WHAT NEEDS TO BE DONE: Omit the pictures and transcribe every other part of the records exactly.
[MATERIAL PROVIDED — start]
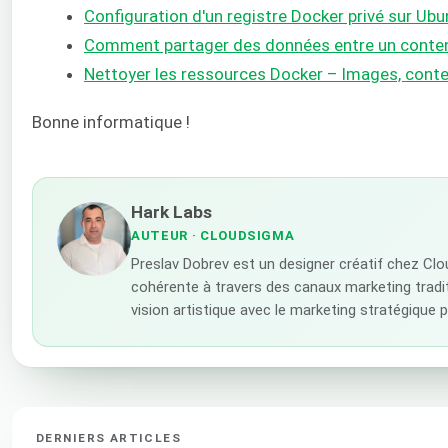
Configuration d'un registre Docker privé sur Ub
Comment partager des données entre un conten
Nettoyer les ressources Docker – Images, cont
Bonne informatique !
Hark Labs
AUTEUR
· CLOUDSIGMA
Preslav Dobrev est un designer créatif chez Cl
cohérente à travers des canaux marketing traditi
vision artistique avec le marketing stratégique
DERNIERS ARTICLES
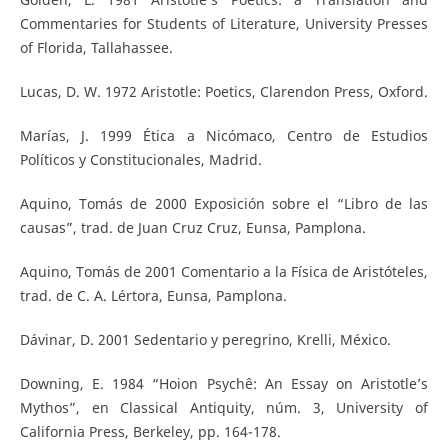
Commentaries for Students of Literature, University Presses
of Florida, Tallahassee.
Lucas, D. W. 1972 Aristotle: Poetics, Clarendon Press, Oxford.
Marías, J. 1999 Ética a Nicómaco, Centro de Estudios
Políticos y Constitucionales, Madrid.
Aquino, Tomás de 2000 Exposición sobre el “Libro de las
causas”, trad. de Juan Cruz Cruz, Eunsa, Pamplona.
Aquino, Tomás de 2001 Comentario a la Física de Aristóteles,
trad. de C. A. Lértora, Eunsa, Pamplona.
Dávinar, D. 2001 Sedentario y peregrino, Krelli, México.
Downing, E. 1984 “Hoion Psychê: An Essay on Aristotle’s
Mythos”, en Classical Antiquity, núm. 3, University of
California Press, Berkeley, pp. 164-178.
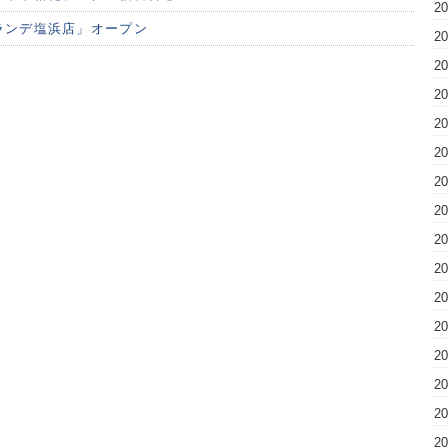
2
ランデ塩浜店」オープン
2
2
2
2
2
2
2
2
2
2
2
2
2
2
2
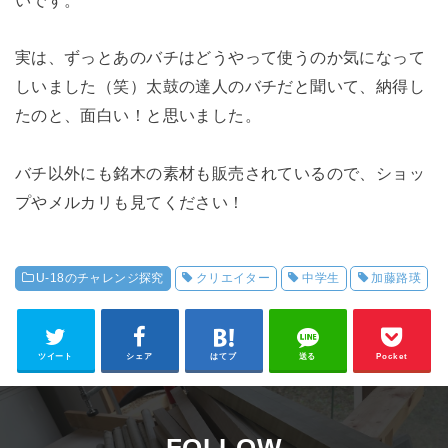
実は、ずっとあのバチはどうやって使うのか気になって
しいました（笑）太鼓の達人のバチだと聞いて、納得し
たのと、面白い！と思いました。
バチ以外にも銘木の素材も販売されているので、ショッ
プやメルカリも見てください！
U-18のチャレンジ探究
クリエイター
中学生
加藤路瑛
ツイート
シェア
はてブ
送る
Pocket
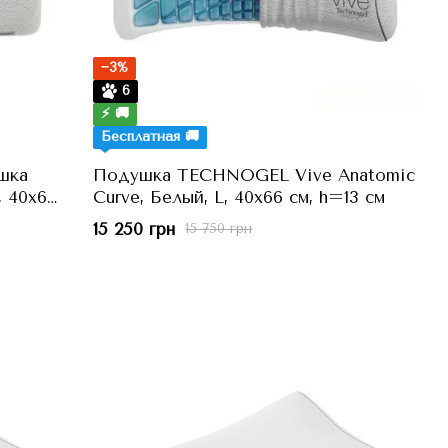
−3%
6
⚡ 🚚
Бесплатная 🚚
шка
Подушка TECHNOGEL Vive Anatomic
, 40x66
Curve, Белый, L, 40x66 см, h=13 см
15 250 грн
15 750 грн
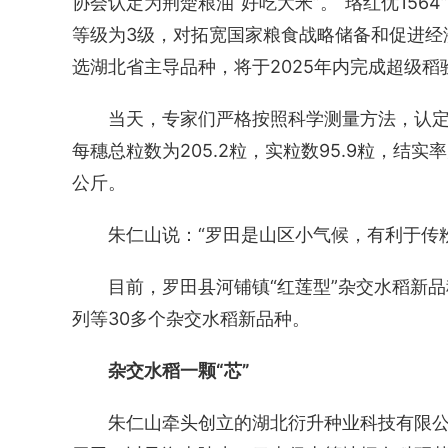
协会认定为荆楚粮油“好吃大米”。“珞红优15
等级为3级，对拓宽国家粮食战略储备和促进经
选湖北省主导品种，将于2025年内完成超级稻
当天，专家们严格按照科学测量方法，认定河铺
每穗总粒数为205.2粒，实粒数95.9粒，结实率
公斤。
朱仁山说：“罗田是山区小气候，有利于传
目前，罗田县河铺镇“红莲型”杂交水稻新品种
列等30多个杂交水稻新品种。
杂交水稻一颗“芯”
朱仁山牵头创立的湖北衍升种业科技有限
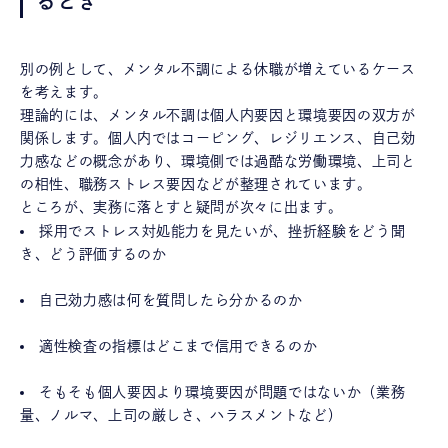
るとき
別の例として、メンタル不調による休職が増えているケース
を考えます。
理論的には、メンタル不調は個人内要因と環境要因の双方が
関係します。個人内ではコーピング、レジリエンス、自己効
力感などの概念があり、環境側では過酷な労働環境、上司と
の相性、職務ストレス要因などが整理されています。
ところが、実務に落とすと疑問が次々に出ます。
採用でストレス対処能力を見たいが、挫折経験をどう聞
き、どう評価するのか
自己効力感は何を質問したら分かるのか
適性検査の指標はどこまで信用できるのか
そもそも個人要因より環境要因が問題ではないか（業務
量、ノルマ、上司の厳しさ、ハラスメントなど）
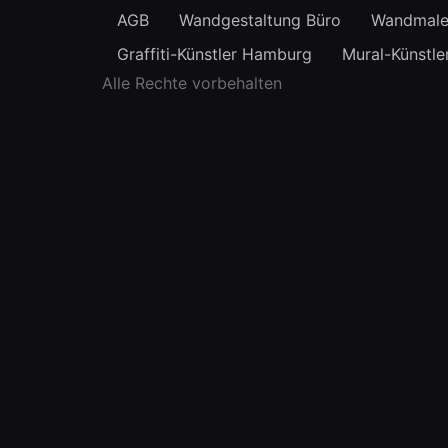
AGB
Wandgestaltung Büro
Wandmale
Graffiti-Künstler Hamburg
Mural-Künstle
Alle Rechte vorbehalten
[MATERIAL PROVIDED — finish]
REPLY:
Configuration d'un registre Docker privé sur Ub
Comment partager des données entre un conten
Nettoyer les ressources Docker – Images, cont
Bonne informatique !
Hark Labs
AUTEUR
· CLOUDSIGMA
Preslav Dobrev est un designer créatif chez Cl
cohérente à travers des canaux marketing traditi
vision artistique avec le marketing stratégique
DERNIERS ARTICLES
Commentaries for Students of Literature, University Presses
of Florida, Tallahassee.
Lucas, D. W. 1972 Aristotle: Poetics, Clarendon Press, Oxford.
Marías, J. 1999 Ética a Nicómaco, Centro de Estudios
Políticos y Constitucionales, Madrid.
Aquino, Tomás de 2000 Exposición sobre el “Libro de las
causas”, trad. de Juan Cruz Cruz, Eunsa, Pamplona.
Aquino, Tomás de 2001 Comentario a la Física de Aristóteles,
trad. de C. A. Lértora, Eunsa, Pamplona.
Dávinar, D. 2001 Sedentario y peregrino, Krelli, México.
Downing, E. 1984 “Hoion Psychê: An Essay on Aristotle’s
Mythos”, en Classical Antiquity, núm. 3, University of
California Press, Berkeley, pp. 164-178.
2
ランデ塩浜店」オープン
2
2
2
2
2
2
2
2
2
2
2
2
2
2
2
実は、ずっとあのバチはどうやって使うのか気になって
しいました（笑）太鼓の達人のバチだと聞いて、納得し
たのと、面白い！と思いました。
バチ以外にも銘木の素材も販売されているので、ショッ
プやメルカリも見てください！
U-18のチャレンジ探究
クリエイター
中学生
加藤路瑛
ツイート
シェア
はてブ
送る
Pocket
−3%
6
⚡ 🚚
Бесплатная 🚚
шка
Подушка TECHNOGEL Vive Anatomic
, 40x66
Curve, Белый, L, 40x66 см, h=13 см
15 250 грн
15 750 грн
协会认定为荆楚粮油“好吃大米”。“珞红优15
等级为3级，对拓宽国家粮食战略储备和促进经
选湖北省主导品种，将于2025年内完成超级稻
当天，专家们严格按照科学测量方法，认定河铺
每穗总粒数为205.2粒，实粒数95.9粒，结实率
公斤。
朱仁山说：“罗田是山区小气候，有利于传
目前，罗田县河铺镇“红莲型”杂交水稻新品种
列等30多个杂交水稻新品种。
杂交水稻一颗“芯”
朱仁山牵头创立的湖北衍升种业科技有限
るとき
別の例として、メンタル不調による休職が増えているケース
を考えます。
理論的には、メンタル不調は個人内要因と環境要因の双方が
関係します。個人内ではコーピング、レジリエンス、自己効
力感などの概念があり、環境側では過酷な労働環境、上司と
の相性、職務ストレス要因などが整理されています。
ところが、実務に落とすと疑問が次々に出ます。
採用でストレス対処能力を見たいが、挫折経験をどう聞
き、どう評価するのか
自己効力感は何を質問したら分かるのか
適性検査の指標はどこまで信用できるのか
そもそも個人要因より環境要因が問題ではないか（業務
量、ノルマ、上司の厳しさ、ハラスメントなど）
AGB
Wandgestaltung Büro
Wandmale
Graffiti-Künstler Hamburg
Mural-Künstle
Alle Rechte vorbehalten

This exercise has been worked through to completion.